The CDC’s wastewater surveillance system has also faced challenges with standardizing data from different testing programs. And, at state and local agencies, health officials are still figuring out how to act on wastewater data. Agencies with more robust surveillance programs (such as Massachusetts, which had two officials speak at the ASU summit) may be able to provide success stories for other agencies that aren’t as far along.
Broader testing challenges:
For diagnostic company leaders who spoke at the event, one major topic was regulatory challenges. Andrew Kobylinski, CEO and co-founder of Primary.Health, said that the FDA’s test requirements prioritize highly accurate tests, even though less sensitive (but easier to use) tests might be more useful in a public health context.
Future COVID-19 tests—and tests for other common diseases—may need a new paradigm of regulatory requirements that focus more on public health use. At the same time, health agencies and diagnostic companies could do more to collect data on how well different test options are actually working. While it’s hard to track at-home tests on a large scale, more targeted studies could help show which tests work best in specific scenarios (such as testing after an exposure to COVID-19, or testing to leave isolation).
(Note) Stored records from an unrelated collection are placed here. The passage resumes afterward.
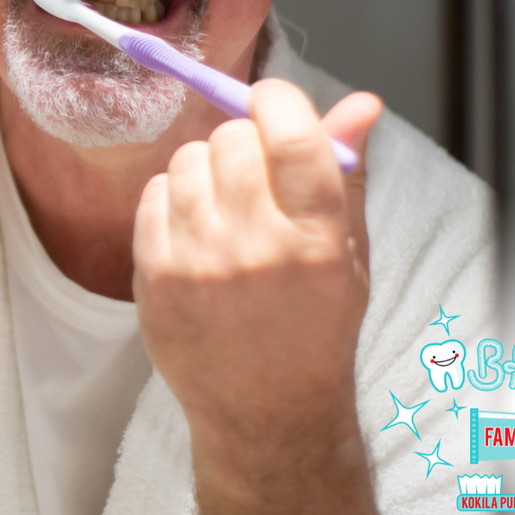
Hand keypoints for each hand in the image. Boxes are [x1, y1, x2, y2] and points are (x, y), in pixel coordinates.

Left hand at [132, 79, 381, 514]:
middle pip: (232, 138)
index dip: (277, 100)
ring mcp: (199, 262)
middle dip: (243, 140)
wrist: (266, 413)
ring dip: (205, 168)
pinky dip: (172, 199)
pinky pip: (152, 195)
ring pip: (187, 160)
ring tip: (225, 206)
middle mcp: (256, 247)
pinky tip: (195, 230)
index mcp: (317, 238)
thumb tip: (361, 103)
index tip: (272, 101)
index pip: (291, 133)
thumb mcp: (350, 254)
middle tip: (254, 171)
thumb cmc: (315, 328)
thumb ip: (348, 172)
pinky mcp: (155, 276)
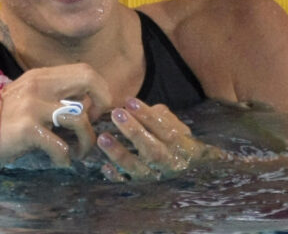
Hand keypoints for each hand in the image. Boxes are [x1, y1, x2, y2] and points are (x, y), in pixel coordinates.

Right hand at [0, 63, 111, 167]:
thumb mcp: (24, 97)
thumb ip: (50, 96)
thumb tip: (84, 106)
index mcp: (40, 76)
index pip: (85, 70)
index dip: (99, 91)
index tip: (95, 112)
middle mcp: (38, 85)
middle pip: (88, 80)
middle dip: (102, 104)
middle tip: (94, 126)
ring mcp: (32, 106)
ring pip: (80, 118)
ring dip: (86, 141)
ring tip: (77, 153)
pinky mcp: (27, 129)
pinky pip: (61, 146)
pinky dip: (65, 158)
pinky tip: (58, 162)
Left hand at [97, 98, 224, 181]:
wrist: (185, 167)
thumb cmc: (173, 139)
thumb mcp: (174, 125)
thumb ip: (158, 115)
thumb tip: (132, 105)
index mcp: (181, 146)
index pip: (166, 130)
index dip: (147, 116)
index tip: (129, 102)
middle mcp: (169, 163)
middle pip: (152, 150)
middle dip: (134, 131)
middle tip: (116, 113)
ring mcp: (155, 176)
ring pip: (137, 169)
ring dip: (119, 153)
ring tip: (103, 138)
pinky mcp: (141, 186)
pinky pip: (127, 183)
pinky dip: (115, 176)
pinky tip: (104, 166)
Company representatives also talked about financial challenges for developing new tests, particularly as interest in COVID-19 dies down and as recession worries grow this year. While a lot of biotech companies dove into COVID-19 over the last three years, they haven’t always received significant returns on their investments. For example, Lucira, the company behind the first flu-and-COVID-19 at-home test to receive authorization, recently filed for bankruptcy and blamed the long FDA authorization process.
Mara Aspinall, the ASU event’s moderator and a diagnostic expert herself, ended the event by asking speakers whether COVID-19 has led to lasting changes in this industry. The answer was a resounding, “yes!” But bringing lessons from COVID-19 to other diseases and health threats will require a lot of changes—to regulatory processes, funding sources, data collection practices, and more.